Moscow’s relations with each of these levels required specific tuning or retuning, entailing long, painstaking and meticulous work, like any real diplomatic process. But even the best results of this tuning would have been unthinkable, had they not emerged out of the total, general “tone” of the external politics of this new Russia, which needed to be newly considered and defined.
A new problem
This was where a difficulty arose: a difficulty that lay behind the first post-Soviet stage of the Russian Federation’s international course.
What has been the basis of any country’s external politics over the last two centuries? What considerations — apart from the personal qualities of its leaders and diplomatic corps — have defined these policies? There are a number of these, all of them clear. Economic interests, however they may be understood, from those of the ruling classes to those of the masses. Ideology, of both the sacred and secular kinds. Another very important factor is tradition: the centuries-old customs and manners of one country or another that still count for a lot, however old fashioned and unnecessary they may appear. And last but not least, internal politics: the interests of the current system of government and so on.
All these factors, apart, perhaps from ideology, are only very rarely actually thought about. It’s more a question of a vague set of perceptions of how to conduct oneself on the international stage, a kind of energy field of the possible and the acceptable through which the people who lay down their country’s international direction mostly feel their way, reacting to outside events as they go.
In other words, what we see here is a fluid pragmatism that is nonetheless bound by certain objective factors. As for the declared aims of international politics, these declarations are usually imposed from above and made post factum. Each individual case is a matter of balancing objective reality with accident, awareness of long-term factors with the needs of the moment.

__________________________________________________

◆ **The problem**
Print everything in the passage on post-Soviet Russian foreign policy from "Moscow’s relations with" down to "Federation’s international course.". The lines that come next are separate material and have no connection to the passage on post-Soviet Russian foreign policy.

◆ **Supplied material**
__________________________________________________

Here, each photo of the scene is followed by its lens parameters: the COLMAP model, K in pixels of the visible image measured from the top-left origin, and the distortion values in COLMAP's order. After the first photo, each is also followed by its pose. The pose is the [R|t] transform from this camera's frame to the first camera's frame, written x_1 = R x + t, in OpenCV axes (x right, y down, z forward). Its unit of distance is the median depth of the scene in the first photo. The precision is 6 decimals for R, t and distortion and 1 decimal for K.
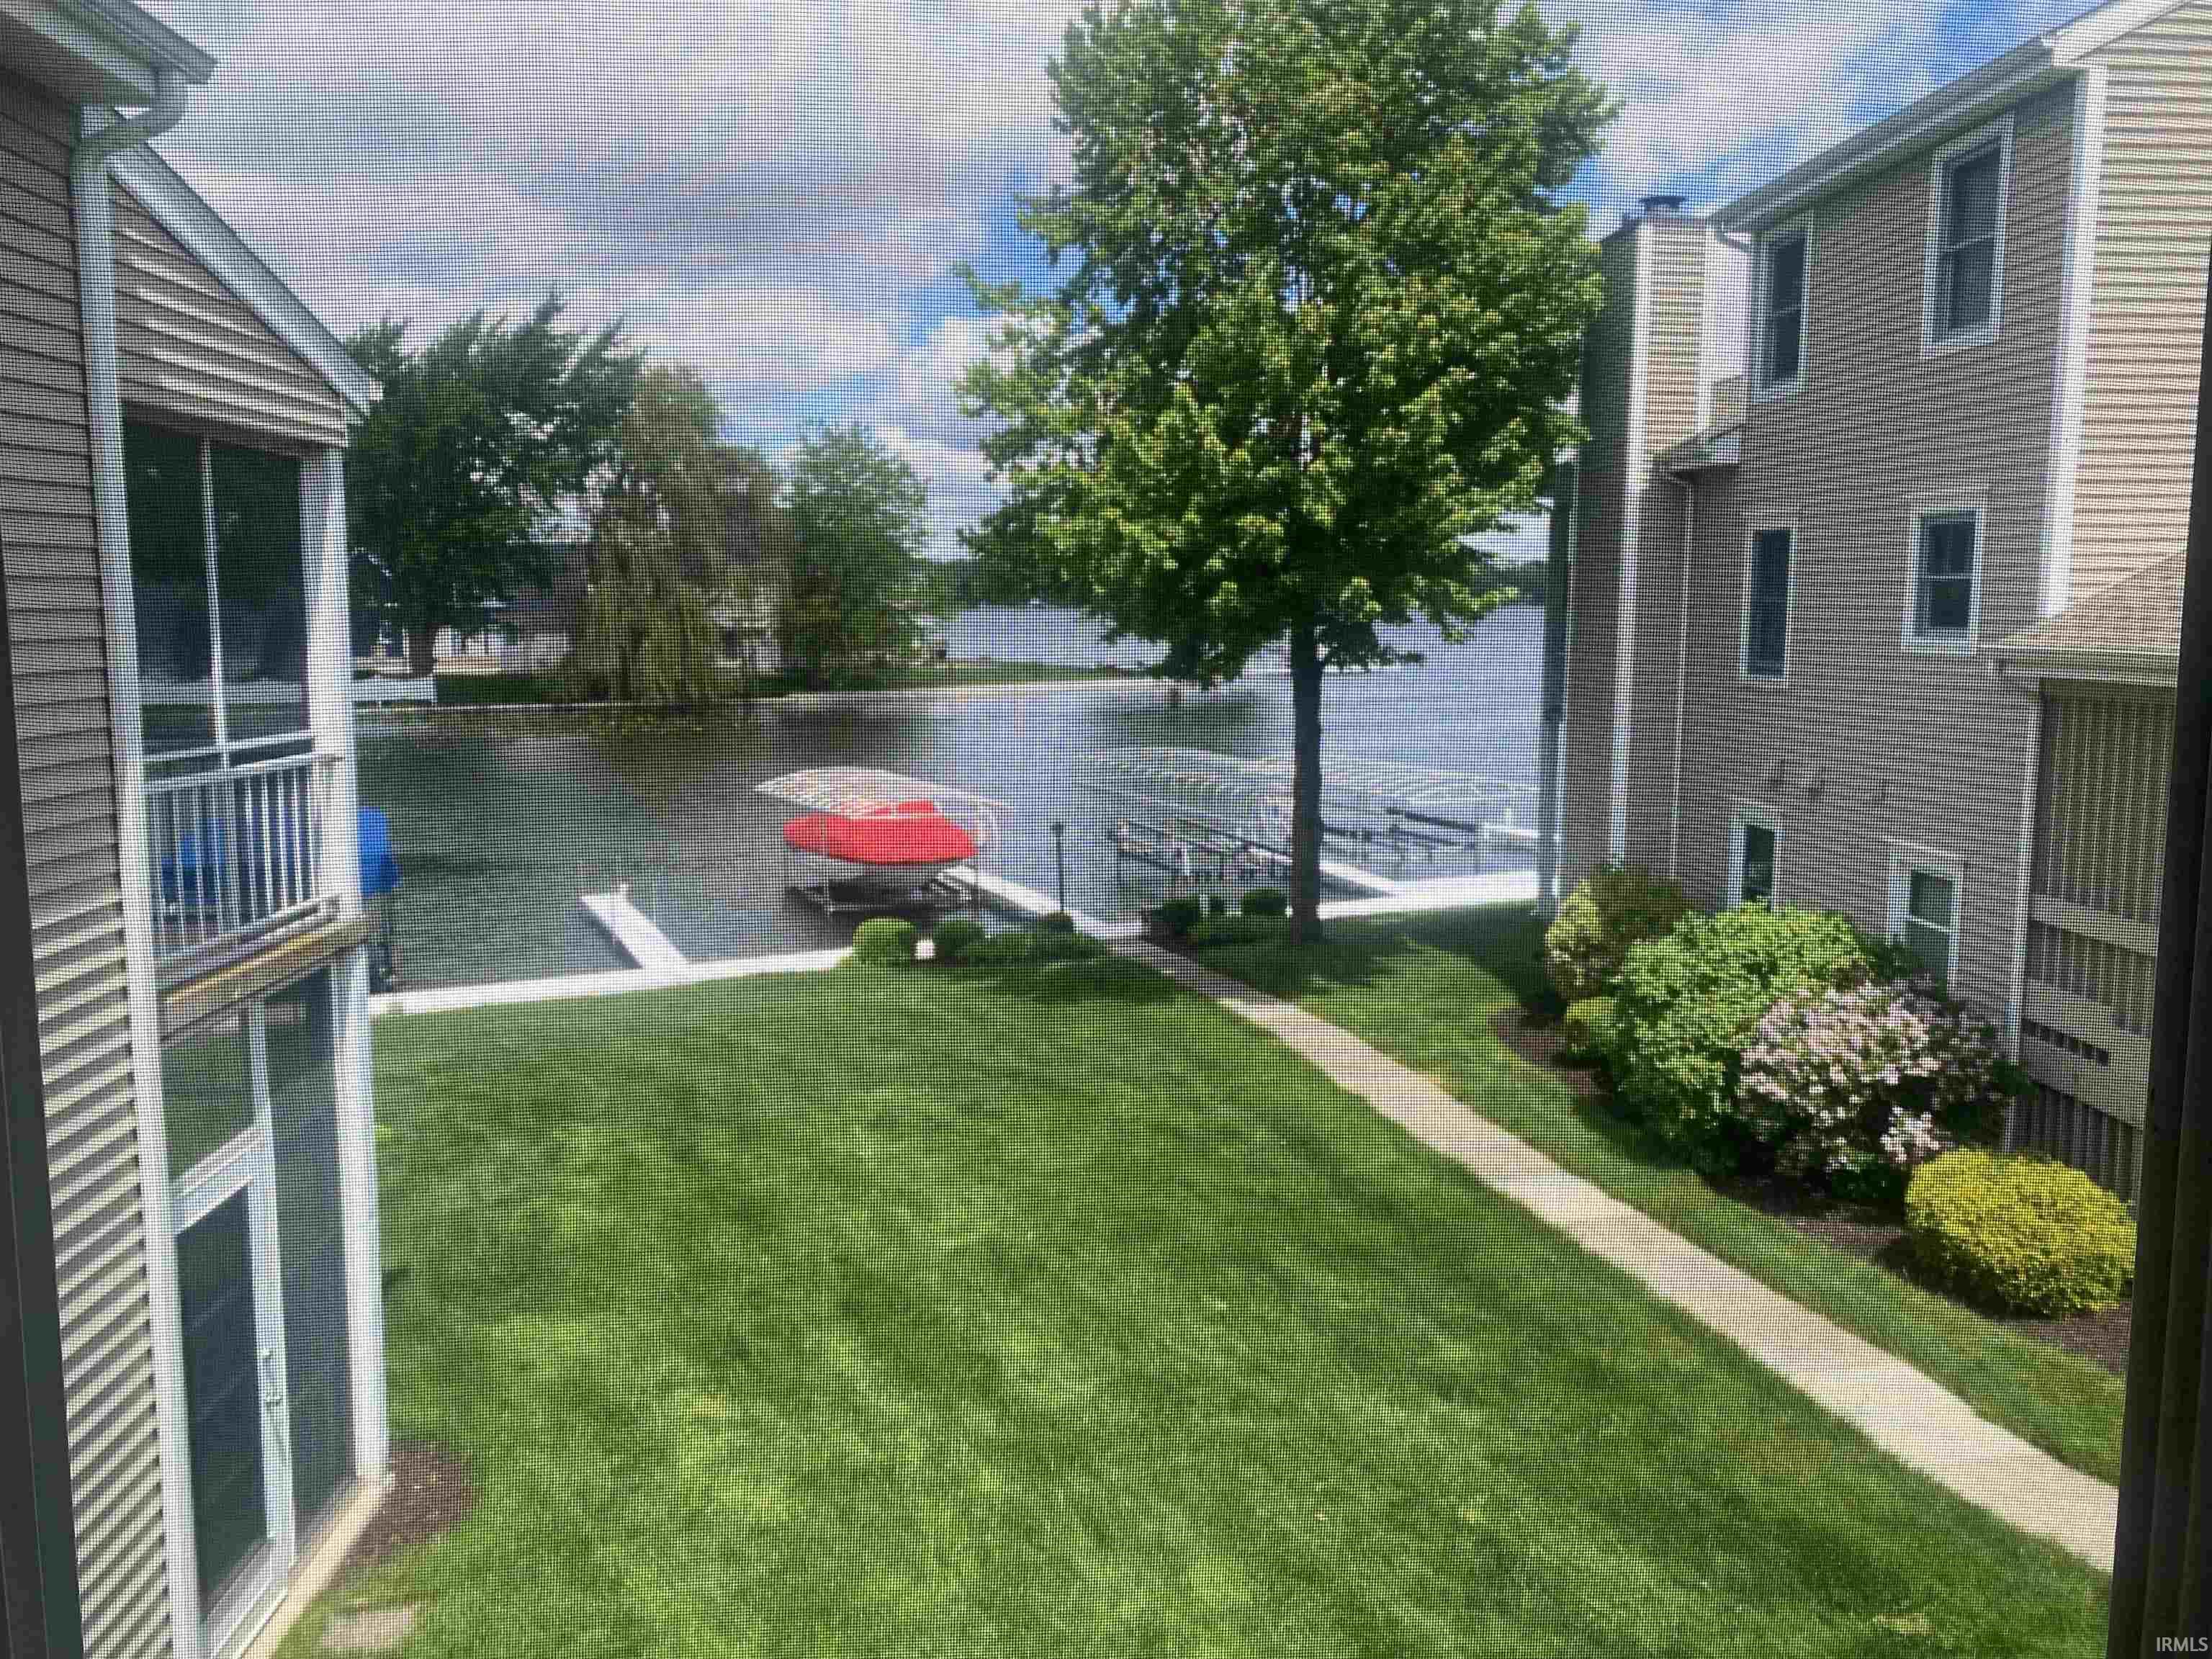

__________________________________________________

◆ **Response to this exercise**
Moscow’s relations with each of these levels required specific tuning or retuning, entailing long, painstaking and meticulous work, like any real diplomatic process. But even the best results of this tuning would have been unthinkable, had they not emerged out of the total, general “tone” of the external politics of this new Russia, which needed to be newly considered and defined.
A new problem
This was where a difficulty arose: a difficulty that lay behind the first post-Soviet stage of the Russian Federation’s international course.